Task goal
In the material below, find the span from the line with "Figure 3: Measurement of response" to the line with "Figure 13: Plane" and transcribe only those lines, exactly, ends included, without the pictures.

Data excerpts
☆ ☆ ☆

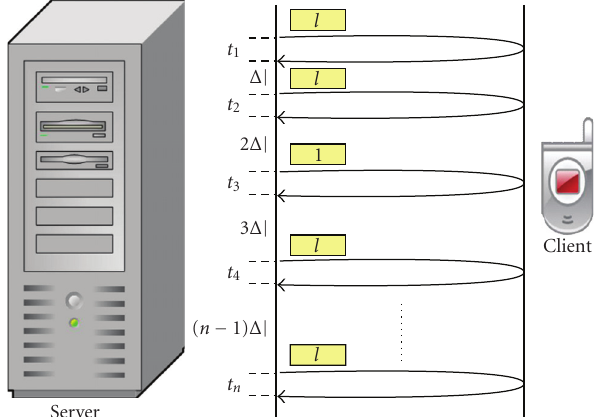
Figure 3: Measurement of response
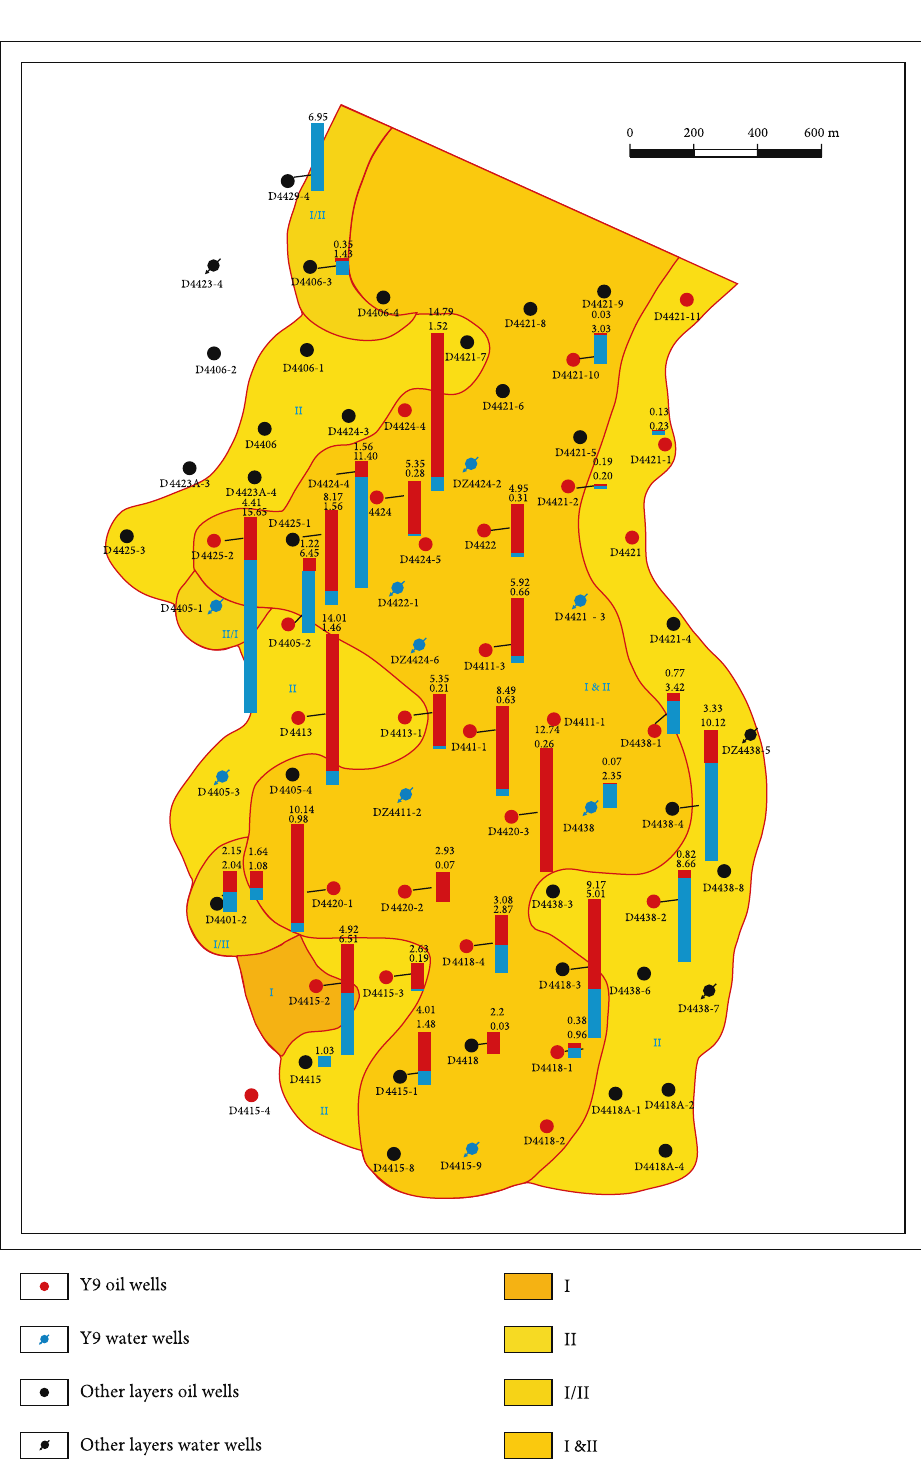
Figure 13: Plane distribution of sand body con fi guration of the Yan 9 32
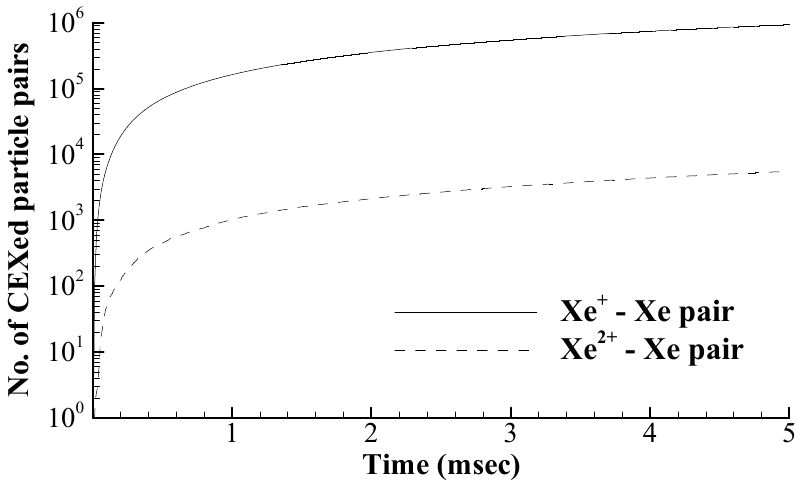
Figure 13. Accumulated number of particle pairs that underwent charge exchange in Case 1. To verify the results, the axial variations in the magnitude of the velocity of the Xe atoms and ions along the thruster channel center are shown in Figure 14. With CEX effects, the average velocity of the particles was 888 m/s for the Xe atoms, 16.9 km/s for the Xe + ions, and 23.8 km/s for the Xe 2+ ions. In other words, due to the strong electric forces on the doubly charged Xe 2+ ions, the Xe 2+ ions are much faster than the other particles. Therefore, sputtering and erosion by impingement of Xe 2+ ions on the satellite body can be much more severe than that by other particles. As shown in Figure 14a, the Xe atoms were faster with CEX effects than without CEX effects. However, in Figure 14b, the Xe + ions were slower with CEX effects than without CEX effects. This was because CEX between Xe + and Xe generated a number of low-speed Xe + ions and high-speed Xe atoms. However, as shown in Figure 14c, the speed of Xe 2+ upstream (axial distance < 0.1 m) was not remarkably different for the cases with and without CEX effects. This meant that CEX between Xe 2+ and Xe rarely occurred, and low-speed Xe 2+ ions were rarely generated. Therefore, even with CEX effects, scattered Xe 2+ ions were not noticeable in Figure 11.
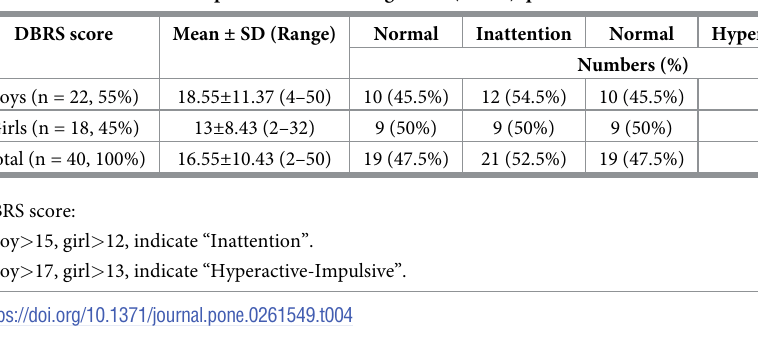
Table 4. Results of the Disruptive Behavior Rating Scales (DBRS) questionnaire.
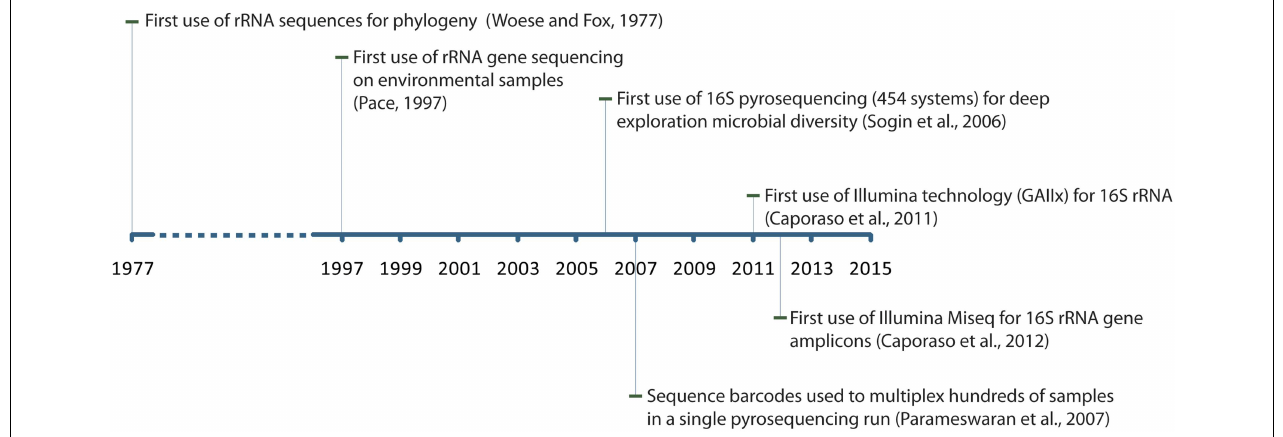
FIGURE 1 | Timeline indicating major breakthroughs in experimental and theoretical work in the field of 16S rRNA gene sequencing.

☆ ☆ ☆

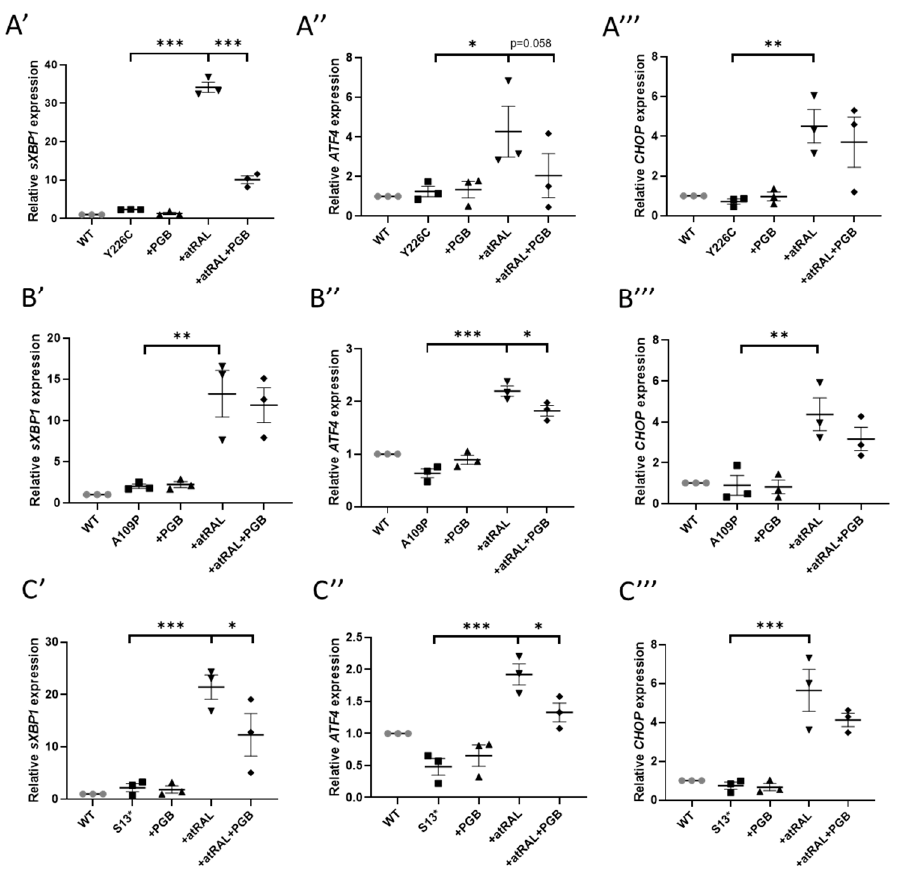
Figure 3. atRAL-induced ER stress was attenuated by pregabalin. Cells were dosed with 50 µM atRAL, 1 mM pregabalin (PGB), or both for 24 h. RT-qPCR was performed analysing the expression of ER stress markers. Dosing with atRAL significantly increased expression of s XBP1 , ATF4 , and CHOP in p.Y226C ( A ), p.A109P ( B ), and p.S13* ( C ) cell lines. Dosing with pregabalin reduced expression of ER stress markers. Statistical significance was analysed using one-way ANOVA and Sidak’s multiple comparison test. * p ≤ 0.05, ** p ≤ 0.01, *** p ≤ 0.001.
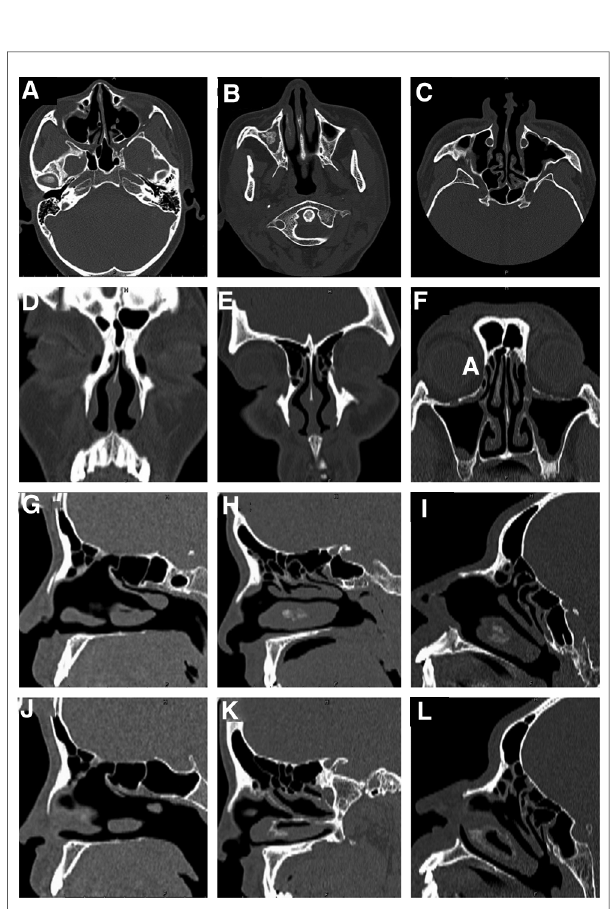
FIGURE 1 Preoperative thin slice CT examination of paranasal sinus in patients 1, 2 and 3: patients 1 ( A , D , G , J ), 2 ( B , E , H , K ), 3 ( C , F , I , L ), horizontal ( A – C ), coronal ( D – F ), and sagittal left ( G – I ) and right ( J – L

☆ ☆ ☆

Written answer
Figure 3: Measurement of response
Figure 13: Plane distribution of sand body con fi guration of the Yan 9 32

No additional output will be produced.